* Your assignment *
As soon as the line containing "### Eco-Friendly Hosting" appears, copy it and every following line word for word until the records end.

__________

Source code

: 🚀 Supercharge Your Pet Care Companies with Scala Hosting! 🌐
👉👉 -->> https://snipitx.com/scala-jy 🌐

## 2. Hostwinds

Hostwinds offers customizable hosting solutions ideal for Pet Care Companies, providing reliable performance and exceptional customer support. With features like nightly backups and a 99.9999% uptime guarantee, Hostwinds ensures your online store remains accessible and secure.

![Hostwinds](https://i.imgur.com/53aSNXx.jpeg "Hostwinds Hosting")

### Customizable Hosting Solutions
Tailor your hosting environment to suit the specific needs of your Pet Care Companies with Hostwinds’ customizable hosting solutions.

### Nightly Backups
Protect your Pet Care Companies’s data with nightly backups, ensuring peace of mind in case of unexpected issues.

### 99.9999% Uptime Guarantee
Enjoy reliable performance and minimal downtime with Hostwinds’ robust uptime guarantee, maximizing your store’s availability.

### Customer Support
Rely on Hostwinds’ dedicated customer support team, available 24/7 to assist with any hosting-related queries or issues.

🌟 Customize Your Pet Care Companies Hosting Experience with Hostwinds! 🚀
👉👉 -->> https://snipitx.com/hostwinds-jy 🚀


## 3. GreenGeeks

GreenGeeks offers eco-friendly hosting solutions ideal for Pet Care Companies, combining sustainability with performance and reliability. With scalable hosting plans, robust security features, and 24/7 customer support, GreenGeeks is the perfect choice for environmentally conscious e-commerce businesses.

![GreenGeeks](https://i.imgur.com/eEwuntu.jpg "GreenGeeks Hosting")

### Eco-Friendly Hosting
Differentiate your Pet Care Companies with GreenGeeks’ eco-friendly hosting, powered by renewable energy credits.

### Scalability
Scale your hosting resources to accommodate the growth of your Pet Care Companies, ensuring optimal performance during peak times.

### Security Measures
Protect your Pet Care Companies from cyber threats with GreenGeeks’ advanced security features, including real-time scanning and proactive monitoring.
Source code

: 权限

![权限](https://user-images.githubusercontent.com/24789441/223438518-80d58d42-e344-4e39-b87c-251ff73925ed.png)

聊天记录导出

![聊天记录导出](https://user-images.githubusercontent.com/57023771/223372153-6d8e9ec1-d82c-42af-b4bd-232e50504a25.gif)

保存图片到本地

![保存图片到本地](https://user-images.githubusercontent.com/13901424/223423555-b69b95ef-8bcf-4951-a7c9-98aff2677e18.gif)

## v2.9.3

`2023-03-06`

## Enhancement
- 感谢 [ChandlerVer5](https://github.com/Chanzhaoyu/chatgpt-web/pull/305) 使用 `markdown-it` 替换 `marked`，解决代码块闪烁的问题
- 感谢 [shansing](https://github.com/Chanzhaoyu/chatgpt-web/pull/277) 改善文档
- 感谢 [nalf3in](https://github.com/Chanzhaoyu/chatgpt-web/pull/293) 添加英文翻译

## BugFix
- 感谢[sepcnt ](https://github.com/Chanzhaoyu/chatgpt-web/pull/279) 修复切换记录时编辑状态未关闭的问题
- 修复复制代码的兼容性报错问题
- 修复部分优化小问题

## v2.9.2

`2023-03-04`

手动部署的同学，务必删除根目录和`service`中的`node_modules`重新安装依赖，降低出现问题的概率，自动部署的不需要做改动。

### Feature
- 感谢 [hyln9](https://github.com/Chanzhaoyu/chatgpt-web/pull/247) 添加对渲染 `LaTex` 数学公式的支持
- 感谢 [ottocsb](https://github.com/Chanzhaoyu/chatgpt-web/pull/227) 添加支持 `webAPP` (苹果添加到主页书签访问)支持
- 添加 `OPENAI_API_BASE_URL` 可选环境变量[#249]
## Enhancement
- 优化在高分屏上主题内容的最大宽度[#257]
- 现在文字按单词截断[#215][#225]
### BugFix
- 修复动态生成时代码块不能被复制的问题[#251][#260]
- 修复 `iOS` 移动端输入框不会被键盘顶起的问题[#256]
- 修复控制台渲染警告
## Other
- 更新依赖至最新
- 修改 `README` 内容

__________

* The answer *
### Eco-Friendly Hosting
Differentiate your Pet Care Companies with GreenGeeks’ eco-friendly hosting, powered by renewable energy credits.

### Scalability
Scale your hosting resources to accommodate the growth of your Pet Care Companies, ensuring optimal performance during peak times.

### Security Measures
Protect your Pet Care Companies from cyber threats with GreenGeeks’ advanced security features, including real-time scanning and proactive monitoring.
Source code

: 权限

![权限](https://user-images.githubusercontent.com/24789441/223438518-80d58d42-e344-4e39-b87c-251ff73925ed.png)

聊天记录导出

![聊天记录导出](https://user-images.githubusercontent.com/57023771/223372153-6d8e9ec1-d82c-42af-b4bd-232e50504a25.gif)

保存图片到本地

![保存图片到本地](https://user-images.githubusercontent.com/13901424/223423555-b69b95ef-8bcf-4951-a7c9-98aff2677e18.gif)

## v2.9.3

`2023-03-06`

## Enhancement
- 感谢 [ChandlerVer5](https://github.com/Chanzhaoyu/chatgpt-web/pull/305) 使用 `markdown-it` 替换 `marked`，解决代码块闪烁的问题
- 感谢 [shansing](https://github.com/Chanzhaoyu/chatgpt-web/pull/277) 改善文档
- 感谢 [nalf3in](https://github.com/Chanzhaoyu/chatgpt-web/pull/293) 添加英文翻译

## BugFix
- 感谢[sepcnt ](https://github.com/Chanzhaoyu/chatgpt-web/pull/279) 修复切换记录时编辑状态未关闭的问题
- 修复复制代码的兼容性报错问题
- 修复部分优化小问题

## v2.9.2

`2023-03-04`

手动部署的同学，务必删除根目录和`service`中的`node_modules`重新安装依赖，降低出现问题的概率，自动部署的不需要做改动。

### Feature
- 感谢 [hyln9](https://github.com/Chanzhaoyu/chatgpt-web/pull/247) 添加对渲染 `LaTex` 数学公式的支持
- 感谢 [ottocsb](https://github.com/Chanzhaoyu/chatgpt-web/pull/227) 添加支持 `webAPP` (苹果添加到主页书签访问)支持
- 添加 `OPENAI_API_BASE_URL` 可选环境变量[#249]
## Enhancement
- 优化在高分屏上主题内容的最大宽度[#257]
- 现在文字按单词截断[#215][#225]
### BugFix
- 修复动态生成时代码块不能被复制的问题[#251][#260]
- 修复 `iOS` 移动端输入框不会被键盘顶起的问题[#256]
- 修复控制台渲染警告
## Other
- 更新依赖至最新
- 修改 `README` 内容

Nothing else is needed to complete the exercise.